Она расстегнула коричневое пальтецо с котиковой отделкой, принимая бледного узника в свои объятия; Лев с судорожным вздохом прильнул к ней, вдруг почувствовав, что от любимой веет свежим запахом геленджикской магнолии; это потрясло его: невероятно, сюда, в мертвый склеп равелина, ворвался с детства родной аромат черноморского юга, обещающий скорое счастье. Не хватало лишь запаха волн, отдающих солоноватое солнечное тепло.
— Ты не поверишь, Левушка! — вдруг рассмеялась Перовская. — Через отца я узнала: Коля Муравьев сделался прокурором. Он же сын бывшего псковского губернатора, наши дома отделял лишь забор. Мы лазали друг к другу, катались на паромчике по их пруду.
— К чему это ты, Соня? — чуть раздраженно спросил Тихомиров.
— Право же, не знаю. Мы с братом очень жалели Нико- лашу, когда у него умерла мать. И однажды. Да, он упал в пруд и начал тонуть. А мы, маленькие совсем, спасли его. Надо же: важный теперь — прокурор! А тогда. Тогда он был влюблен в меня.
— Влюблен? Что ж, превосходная партия.
— Не ревнуй. Это детская влюбленность. Такая трогательная. — обняла его Перовская. — Представляешь, он собирал тесемочки от моих башмачков, хранил букетики иммортелей, которые я ему дарила. И он мне дарил. А однажды. — она рассмеялась, да так, что Левушка ей все простил. — Однажды Коля взял огарок свечи и накапал на мой мизинец, чтобы снять с него формочку. Потом долго берег отпечаток моего детского пальчика. Говорит, берег, как драгоценность. А может, и теперь? Вот смеху-то: строгий прокурор — и мой мизинчик.
Но где же Соня? Тихомиров в нетерпении прошелся по камере, снова прислушиваясь к звукам в гулких каменных коридорах. Нагнулся над кучкой песка, взял пригоршню и отнес к противоположной стене. Вернулся, опять погрузил ладони в холодную сыпучую глубину. Привычные восемь шагов — восемь туда, и обратно восемь. Шестнадцать, тридцать два, шестьдесят четыре. Сыплется, струится песок, будто в цилиндре беззвучных часов, где реальность втягивается в удушливо-узкую горловину, где под вязкой тяжестью гаснет, пропадает неподвижное умирающее время.
Лев вспомнил, как в тот день вдруг сжались, затвердели Сонины нежные губы, и она отчужденно вырвалась из объятий, почти оттолкнула его; заговорила — порывисто и недобро:
— Юрковский и Попко убили шпиона Тавлеева. Вера Засулич стреляла в градоначальника Трепова. Это не только ему, это суд народа над правительством — за истязание розгами Боголюбова. Дейч и Малинка в Елисаветграде оглушили предателя Гориновича, залили ему лицо серной кислотой. Получили свое еще несколько изменников. Надвигается кровь. «И от голоса того мужик ободряется. закипает в нем кровь ключом. загудит, зашумит Русь-матушка.», — узнал он снова свою «Сказку».

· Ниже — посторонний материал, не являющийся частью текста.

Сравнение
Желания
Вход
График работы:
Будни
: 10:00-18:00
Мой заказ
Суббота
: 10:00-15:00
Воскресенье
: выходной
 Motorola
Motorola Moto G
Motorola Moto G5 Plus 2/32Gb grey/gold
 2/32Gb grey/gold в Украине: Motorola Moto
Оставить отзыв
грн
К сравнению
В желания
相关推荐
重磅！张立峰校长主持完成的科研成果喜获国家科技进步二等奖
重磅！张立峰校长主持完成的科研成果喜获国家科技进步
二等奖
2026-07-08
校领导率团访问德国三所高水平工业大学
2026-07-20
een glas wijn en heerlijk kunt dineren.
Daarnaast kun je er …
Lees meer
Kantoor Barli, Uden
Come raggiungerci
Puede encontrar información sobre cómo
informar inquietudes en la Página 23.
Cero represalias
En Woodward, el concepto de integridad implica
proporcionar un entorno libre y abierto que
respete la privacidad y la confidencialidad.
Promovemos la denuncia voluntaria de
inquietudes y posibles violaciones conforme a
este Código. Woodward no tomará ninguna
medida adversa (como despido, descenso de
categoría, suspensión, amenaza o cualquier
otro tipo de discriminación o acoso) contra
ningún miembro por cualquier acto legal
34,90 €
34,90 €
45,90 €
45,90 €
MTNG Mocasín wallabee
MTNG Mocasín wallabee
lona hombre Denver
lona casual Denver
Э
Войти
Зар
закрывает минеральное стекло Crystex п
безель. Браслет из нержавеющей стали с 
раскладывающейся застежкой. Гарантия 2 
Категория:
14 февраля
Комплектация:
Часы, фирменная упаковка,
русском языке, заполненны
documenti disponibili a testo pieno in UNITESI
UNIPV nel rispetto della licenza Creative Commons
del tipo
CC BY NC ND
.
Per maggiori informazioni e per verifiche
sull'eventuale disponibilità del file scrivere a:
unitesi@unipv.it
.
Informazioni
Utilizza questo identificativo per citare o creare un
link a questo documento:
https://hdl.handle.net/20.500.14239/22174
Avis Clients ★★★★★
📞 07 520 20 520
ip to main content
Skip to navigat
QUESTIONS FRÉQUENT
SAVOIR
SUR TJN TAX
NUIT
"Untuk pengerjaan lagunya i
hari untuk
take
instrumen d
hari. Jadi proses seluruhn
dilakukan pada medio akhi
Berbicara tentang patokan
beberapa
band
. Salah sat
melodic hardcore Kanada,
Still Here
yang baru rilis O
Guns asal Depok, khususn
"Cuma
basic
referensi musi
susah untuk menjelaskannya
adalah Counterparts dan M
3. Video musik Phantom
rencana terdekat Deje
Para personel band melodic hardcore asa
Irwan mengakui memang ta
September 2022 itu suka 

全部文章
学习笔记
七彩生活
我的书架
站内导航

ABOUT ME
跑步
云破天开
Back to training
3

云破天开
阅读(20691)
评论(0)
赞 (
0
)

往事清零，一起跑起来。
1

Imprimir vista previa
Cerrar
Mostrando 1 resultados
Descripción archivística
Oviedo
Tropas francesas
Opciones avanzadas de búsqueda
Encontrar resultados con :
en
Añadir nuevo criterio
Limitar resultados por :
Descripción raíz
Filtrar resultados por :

Неужели сегодня Соня не придет?
Он нес последнюю пригоршню песка (последнюю — это запомнилось!), когда оглушительно загремели запоры, дверь распахнулась, сердце рванулось навстречу, но в полутемную камеру влетела не Соня, нет. В камеру, тяжело ступая в ботфортах, вошел император Александр II. Песок просыпался из дрогнувших рук, колко набиваясь в растоптанные арестантские башмаки.
Лев потер покрасневшие веки. Сомнений не было: перед ним стоял российский самодержец, голубоглазый деспот, венценосный красавец-тиран и с пристальным спокойствием смотрел узнику прямо в глаза. Тихомиров невольно склонил голову, и лишь теперь заметил, что царь пришел к нему не один. Согбенный испуганный Ирод стоял с яркой лампой, заметно дрожащей в его нелепо задранной руке. А это кто же? Никак генерал Ганецкий, новый комендант крепости. А справа. Темные закрученные усы. Шеф жандармов Николай Владимирович Мезенцев. Рядом с ним сутулится седой, как лунь, старик: тюремный врач Вильмс, известный своей грубостью и нахальством. И далее, за царской спиной — закрученные усы, эполеты, сановитые взоры. Свита.